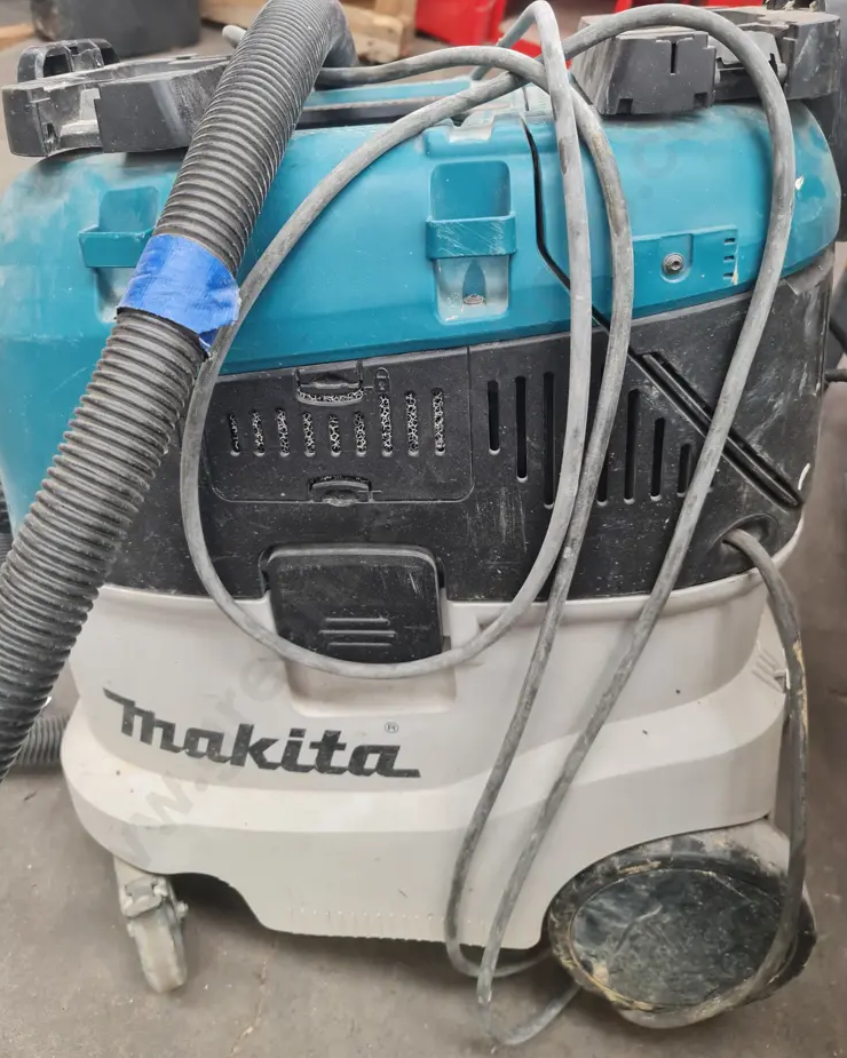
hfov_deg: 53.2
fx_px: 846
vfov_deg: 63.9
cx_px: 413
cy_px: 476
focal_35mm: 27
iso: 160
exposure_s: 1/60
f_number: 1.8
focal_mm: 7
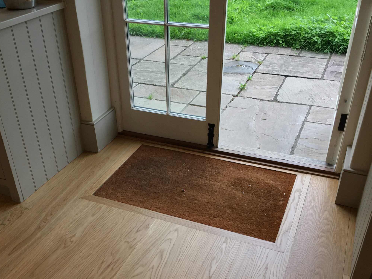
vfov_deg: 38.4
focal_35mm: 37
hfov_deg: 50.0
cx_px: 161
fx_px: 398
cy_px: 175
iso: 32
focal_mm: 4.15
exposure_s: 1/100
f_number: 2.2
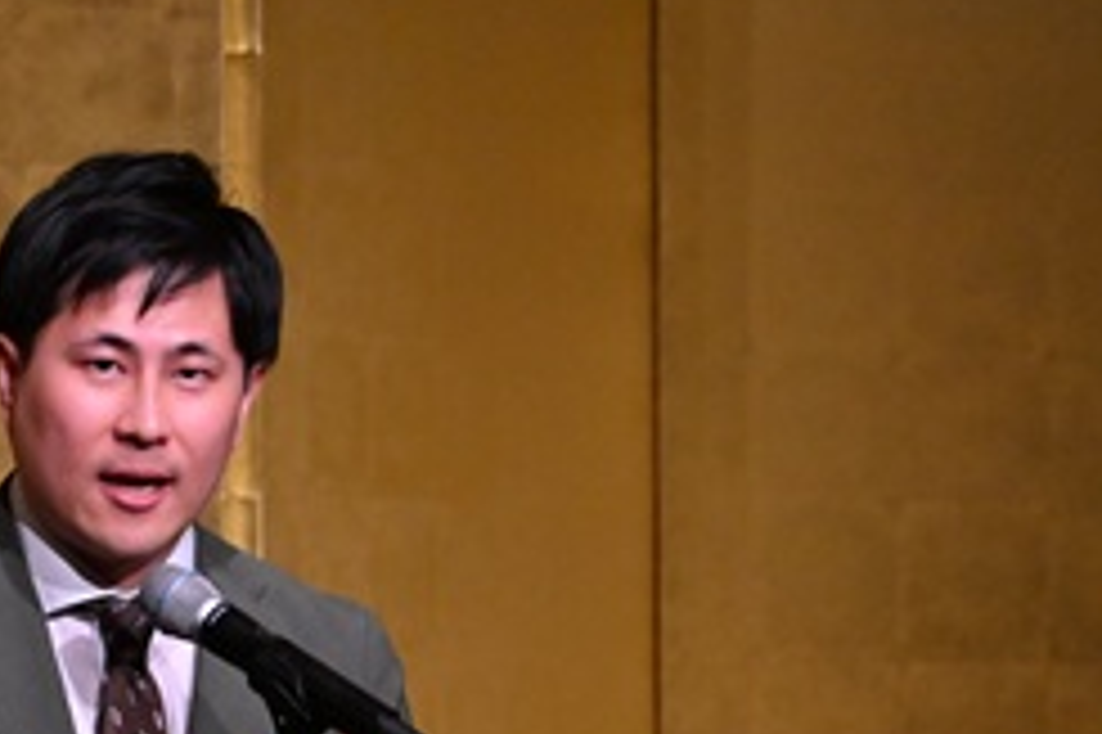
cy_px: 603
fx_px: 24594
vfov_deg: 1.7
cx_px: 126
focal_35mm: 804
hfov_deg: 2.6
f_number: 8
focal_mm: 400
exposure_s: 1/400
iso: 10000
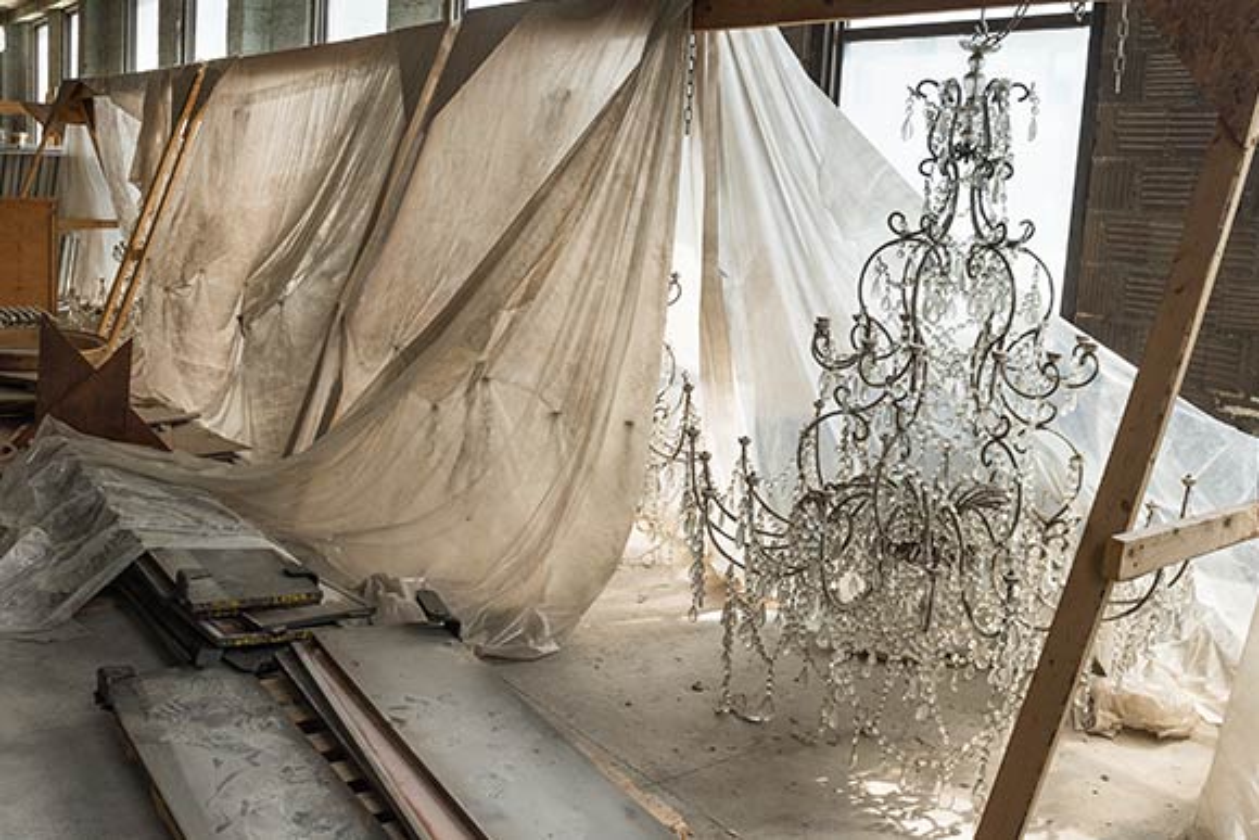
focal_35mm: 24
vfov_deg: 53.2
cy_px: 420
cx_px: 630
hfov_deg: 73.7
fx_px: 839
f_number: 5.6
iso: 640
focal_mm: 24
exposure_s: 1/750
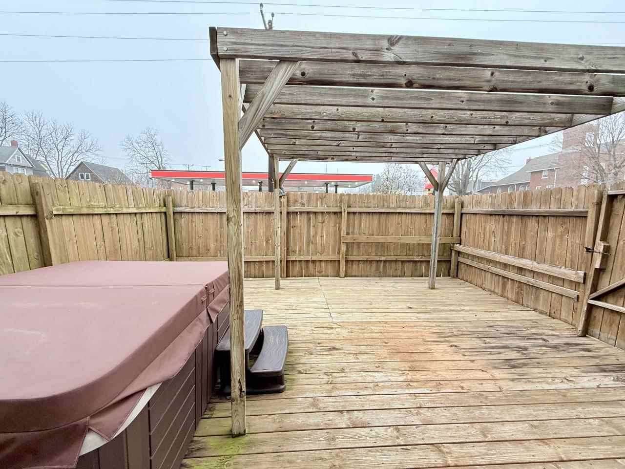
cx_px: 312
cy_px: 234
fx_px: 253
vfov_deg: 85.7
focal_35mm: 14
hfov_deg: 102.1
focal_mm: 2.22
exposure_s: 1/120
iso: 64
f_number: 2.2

...

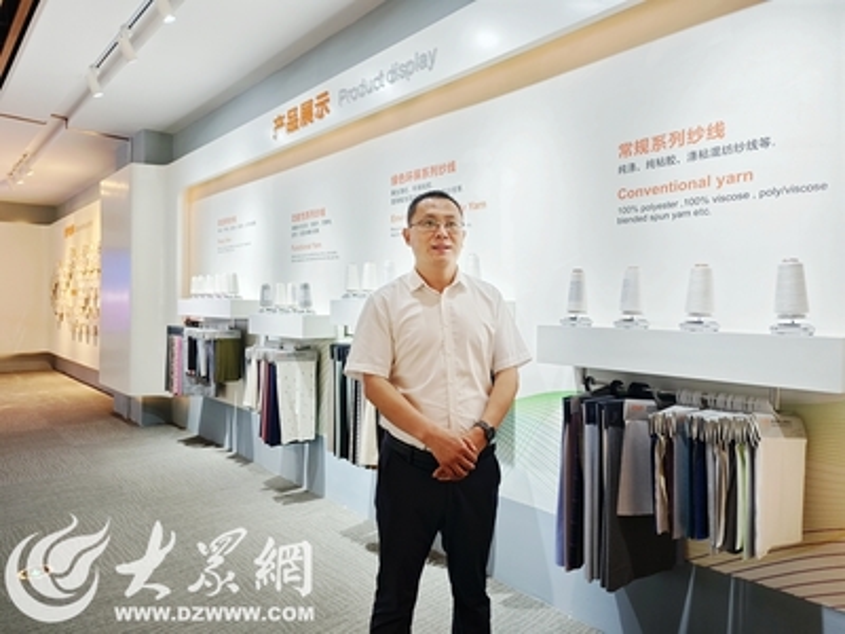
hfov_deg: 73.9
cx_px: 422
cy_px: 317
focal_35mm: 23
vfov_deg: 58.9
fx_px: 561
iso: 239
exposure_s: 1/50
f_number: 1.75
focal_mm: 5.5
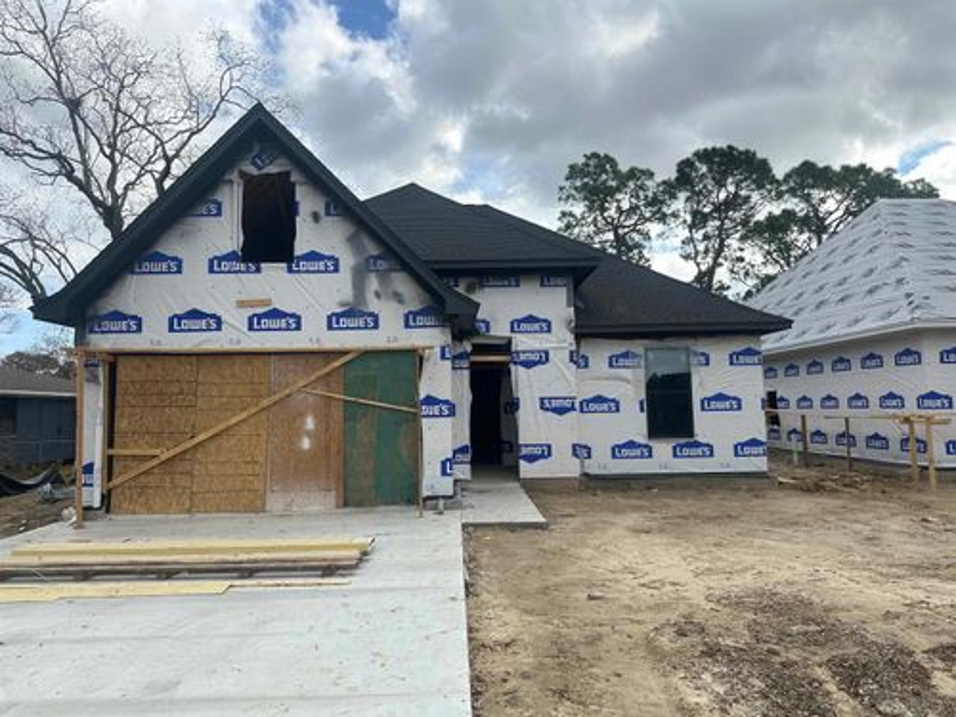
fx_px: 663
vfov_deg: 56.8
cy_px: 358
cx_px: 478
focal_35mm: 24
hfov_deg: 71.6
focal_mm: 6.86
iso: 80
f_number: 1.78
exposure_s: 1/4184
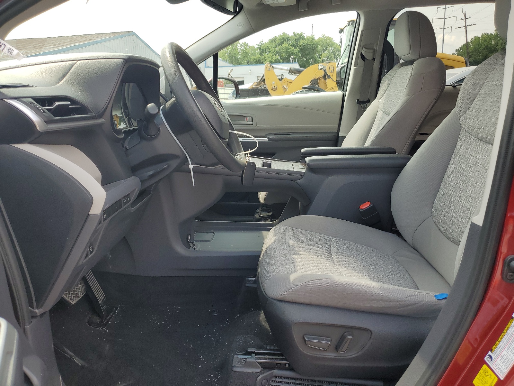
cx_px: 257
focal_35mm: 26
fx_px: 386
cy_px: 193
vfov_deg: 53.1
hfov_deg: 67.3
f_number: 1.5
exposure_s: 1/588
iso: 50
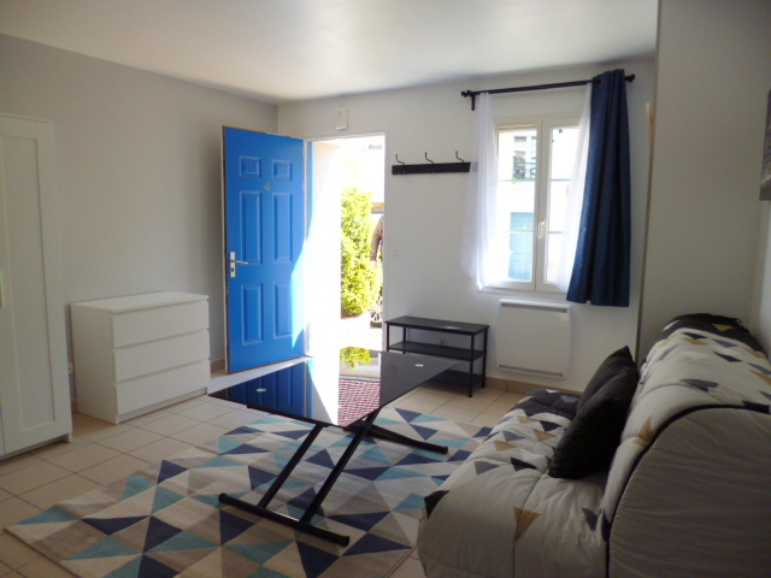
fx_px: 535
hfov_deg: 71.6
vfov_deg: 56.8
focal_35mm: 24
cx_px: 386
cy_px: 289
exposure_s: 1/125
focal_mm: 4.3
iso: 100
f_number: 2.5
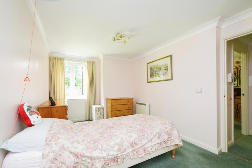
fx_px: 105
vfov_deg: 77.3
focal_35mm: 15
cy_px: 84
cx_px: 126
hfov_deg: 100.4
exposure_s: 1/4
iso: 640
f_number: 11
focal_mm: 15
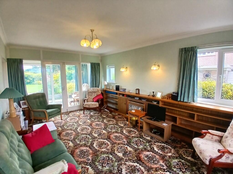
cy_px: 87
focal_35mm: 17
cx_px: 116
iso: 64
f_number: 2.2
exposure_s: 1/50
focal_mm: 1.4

Instruction:
Set the pictures aside and reproduce exactly the lines above, from the line holding "f_number: 1.78" through the line holding "focal_mm: 1.4", both included, with nothing else.

Result of the exercise:
f_number: 1.78
exposure_s: 1/4184
cx_px: 257
focal_35mm: 26
fx_px: 386
cy_px: 193
vfov_deg: 53.1
hfov_deg: 67.3
f_number: 1.5
exposure_s: 1/588
iso: 50
fx_px: 535
hfov_deg: 71.6
vfov_deg: 56.8
focal_35mm: 24
cx_px: 386
cy_px: 289
exposure_s: 1/125
focal_mm: 4.3
iso: 100
f_number: 2.5
fx_px: 105
vfov_deg: 77.3
focal_35mm: 15
cy_px: 84
cx_px: 126
hfov_deg: 100.4
exposure_s: 1/4
iso: 640
f_number: 11
focal_mm: 15
cy_px: 87
focal_35mm: 17
cx_px: 116
iso: 64
f_number: 2.2
exposure_s: 1/50
focal_mm: 1.4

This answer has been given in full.